For narrow Italian roads, the 720S is almost too fast and indeed it would be too fast if it wasn’t so controllable as a holistic machine. You can punch it to full throttle, but never for long.

It’s astonishingly explosive, turning clearly static trees into panicked blurs of green and brown and teleporting distant corners into the space immediately in front of the windscreen.

One significant flaw

But this exposes the one significant flaw in the 720S. They might have tuned the exhaust note to McLaren standards of musicality, but it still doesn’t deliver any warmth as its engine note rises to 8,000rpm, like Ferrari’s V8 biturbo motors do, or the saturating, exaggerated depth and brutality of an AMG V8. Instead, it’s smooth and it’s loud when you want it to be loud and it’s clearly sophisticated. It’s just not thrilling, but when it can hurl you up the road with this level of intent, it might not need to be.

The other part that makes the 720S incandescent is its handling package. Few other supercars have been this agile and just about none of them are as rewarding to the driver.

Best steering in the business

It starts with the best steering system in the business, giving the driver an intuitive, unadulterated, uncorrupted feel of what’s happening beneath the front end and reacting to the driver’s inputs in the same movement.

In slower corners, where it’s all about mechanical grip, the balance of the 720S is brilliant, and its ability to get all of its power down in second gear is truly astonishing from a rear-wheel drive car.

There is feedback aplenty from the rubber at both ends and the car has the brilliant ability to almost pull its drivers towards the best of their, and its, abilities. It’s not like a Ferrari, which teases and dares you to push it hard.

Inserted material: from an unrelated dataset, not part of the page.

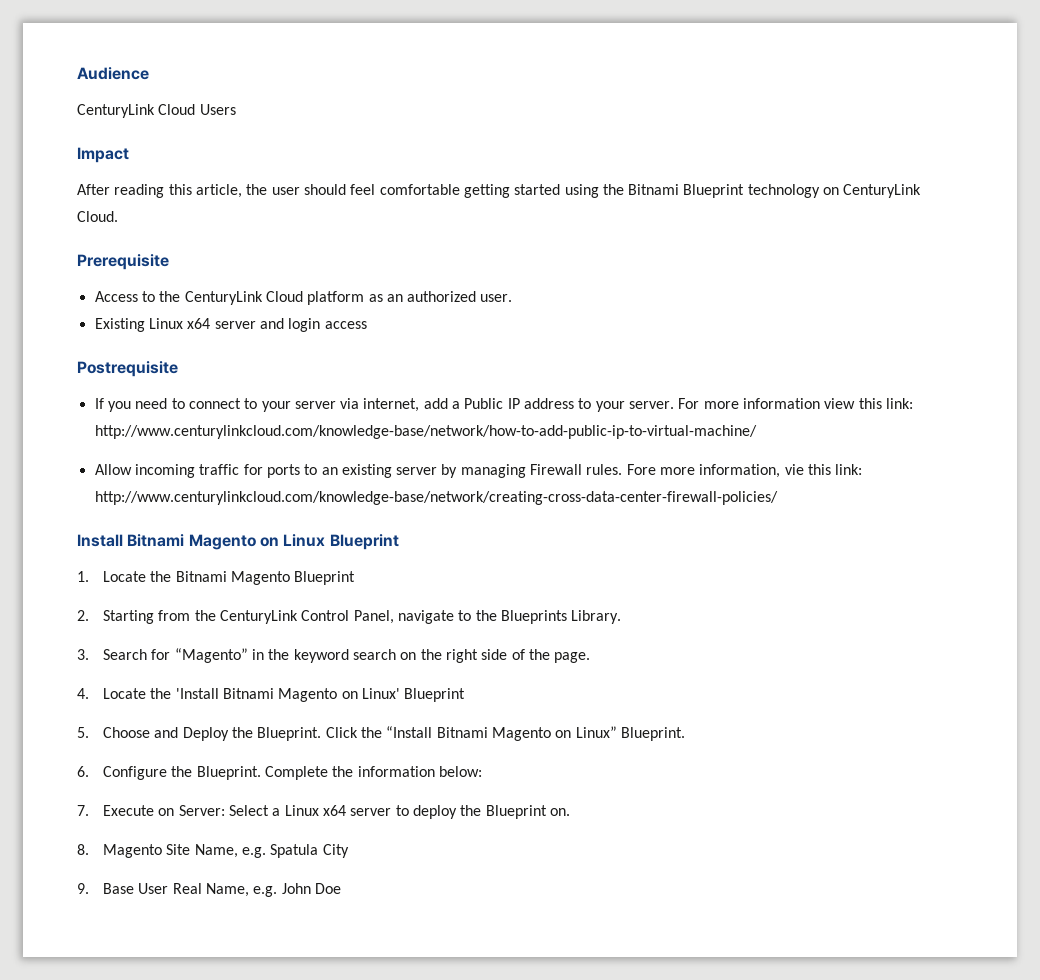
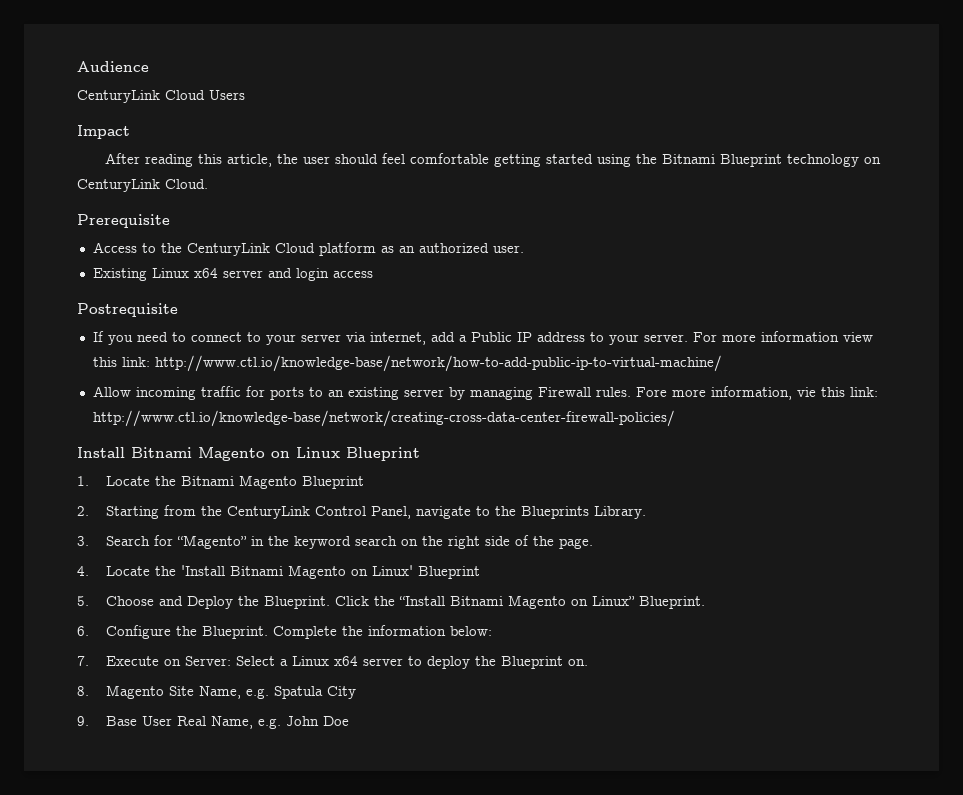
[94,425,757,439] http://www.centurylinkcloud.com/knowledge-base/network/how-to-add-public-ip-to-virtual-machine/ -> [154,355,722,372] http://www.ctl.io/knowledge-base/network/how-to-add-public-ip-to-virtual-machine/
[94,491,778,505] http://www.centurylinkcloud.com/knowledge-base/network/creating-cross-data-center-firewall-policies/ -> [92,410,675,427] http://www.ctl.io/knowledge-base/network/creating-cross-data-center-firewall-policies/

This car schools the driver without condescension and lets you sneak up on it until you’re pushing very quickly indeed. It helps that it contains a proper data logger that you can view on the central display screen in the dash, but it’s mainly because of its progression and its ability to slide controllably in Dynamic mode and to pool all of its resources in search of ever-greater speed.

How can they follow this?

It does frightening things without ever feeling frightening, blistering into fast bends with a trace of understeer and with its constantly variable rear wing angle giving it delicious stability under heavy braking and direction changes.

We whipped it into the start of Vallelunga circuit’s lumpy right-hand turn two at more than 210km/h and, while we were a bit busy to notice the speed on the way out again, it felt planted and stable, with just a wisp of front-end push until it stabilised the weight over the rear axle and fired out again.

It feels significantly quicker around a track than a 488 GTB, upset by nothing beneath it, and it’s a scalpel, rewarding accurate, nuanced driving with ever-greater pace in its hunt for authenticity as its core idiom.

It also has VDC, which McLaren calls variable drift control, except it isn’t. It isn’t a drift control as such, but a mistake catcher, because it won’t hold a slide on throttle. That’s probably no bad thing, because if it seems under control to the car, it will hold perfectly nice drifts in Dynamic mode anyway.

It lets you have lots of little tail wiggles, it rotates around its y-axis beautifully and controllably on both tight and fast corners and it carries some astonishing speed everywhere.

The only real questions McLaren faces now over the 720S are twofold: how to make it sound better and how to deliver the array of even-better performing models that will inevitably follow it.